Work to complete: How many lines in the records below contain the word "Figure"? State only that number.

(Saved data entries)

Content starts

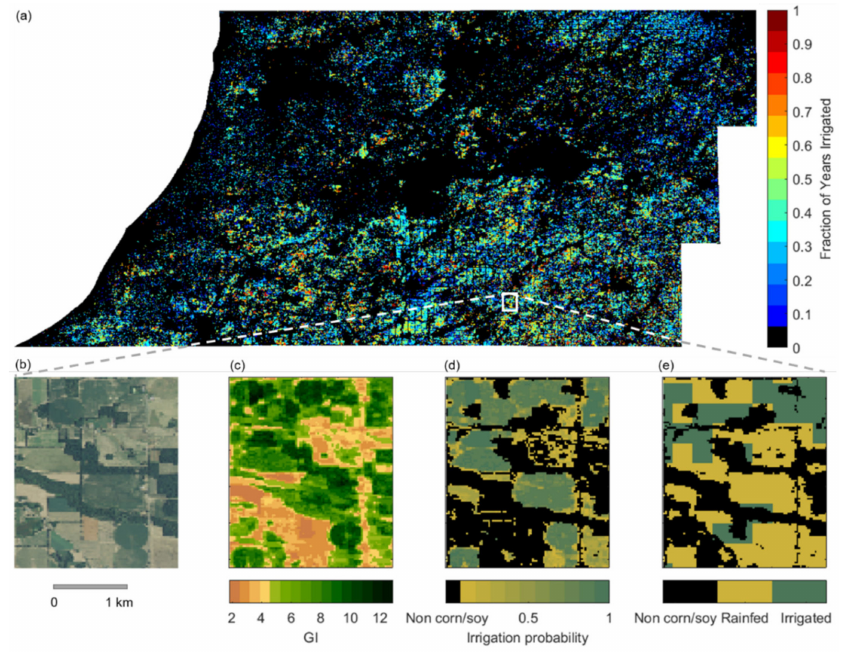
Figure 3. ( a ) Map of fraction of years classified as irrigated since earliest year irrigated according to the fandom forest (RF)-based annual irrigation maps spanning 2001–2016. For example, a pixel that is irrigated every year since the start of irrigation in 2012 will receive a fraction of 1.0. 2012 insets of ( b ) NAIP aerial image showing irrigated farms with varying sizes, ( c ) GI calculated from the Landsat scene that immediately follows the largest dryspell (GI_ppt), ( d ) random forest-based irrigation probability map with 30-m resolution and ( e ) MIrAD-US irrigation map with 250-m resolution. Images ( b – e ) are for 2012. Areas not classified as corn or soybeans (USDA-NASS, 2016) are shown in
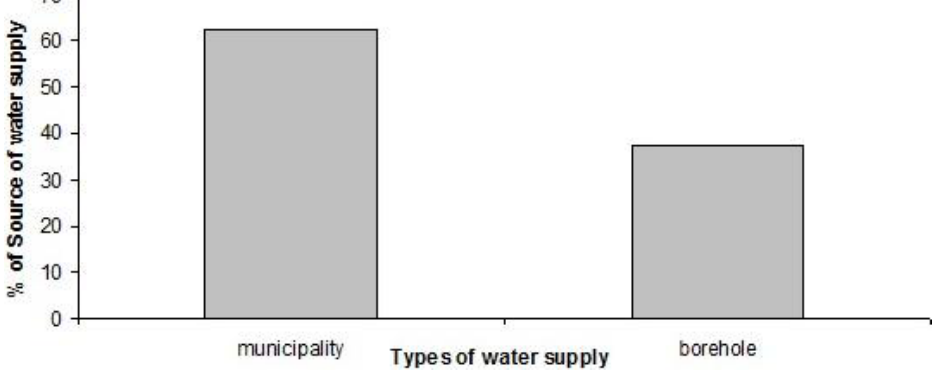
Figure 5. Sources of Water supply for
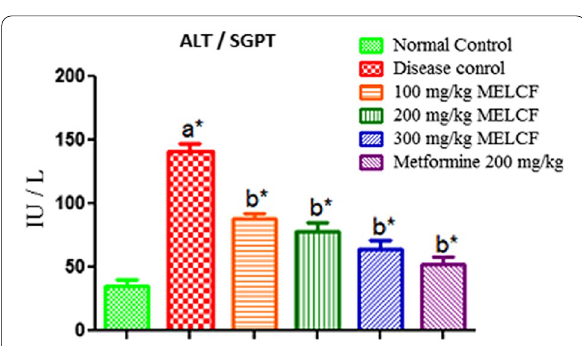
Fig. 9 Effect of MELCF on ALT/SGPT. The values represented as mean SEM ( n 6). a* ( p < 0.05) when compared to normal control ± = and b* ( p < 0.05) when compared to disease/diabetic control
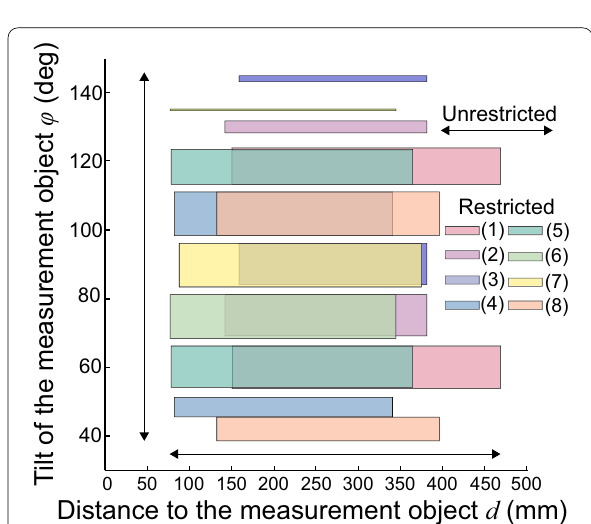
Fig. 14 Result of HILS on circular operation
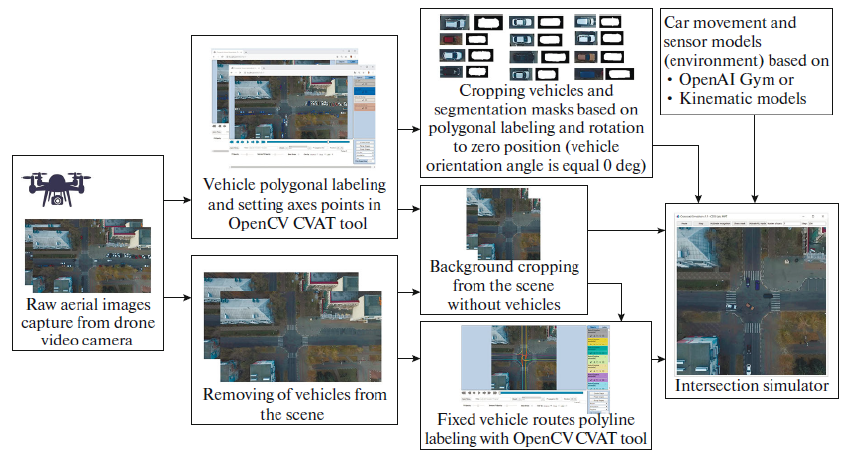
Figure 7. Flowchart of the RL: computer vision process for an intersection [33].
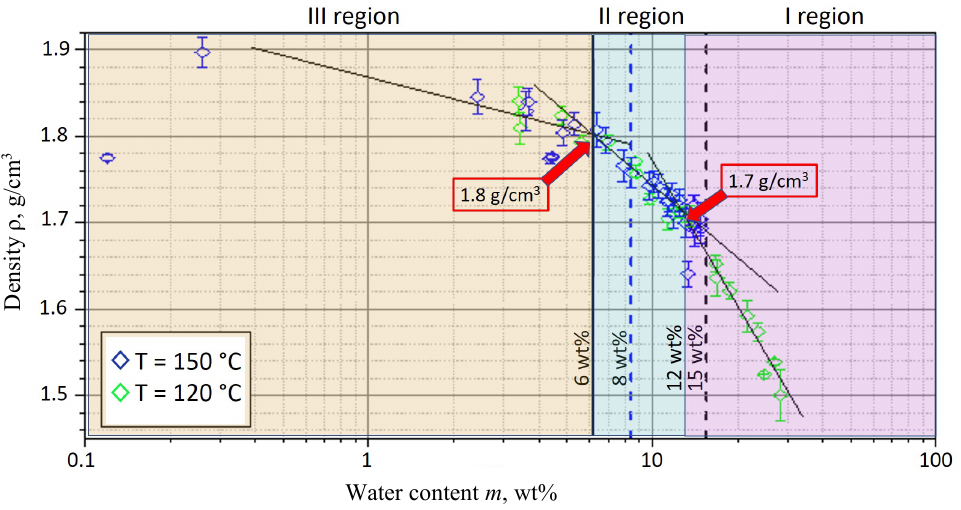
Fig. 2. Correlation between density ρ and water content m of the phosphoric acid solutions at 120 °C (green) and 150 °C (blue). Vertical lines mark particular compositions discussed in the text. Three regions are highlighted. It is worth to note that the density of neat H 3 PO 4 at 25 °C is 1.87 g∙cm −3 , so that in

Content ends

Solution to this task: 3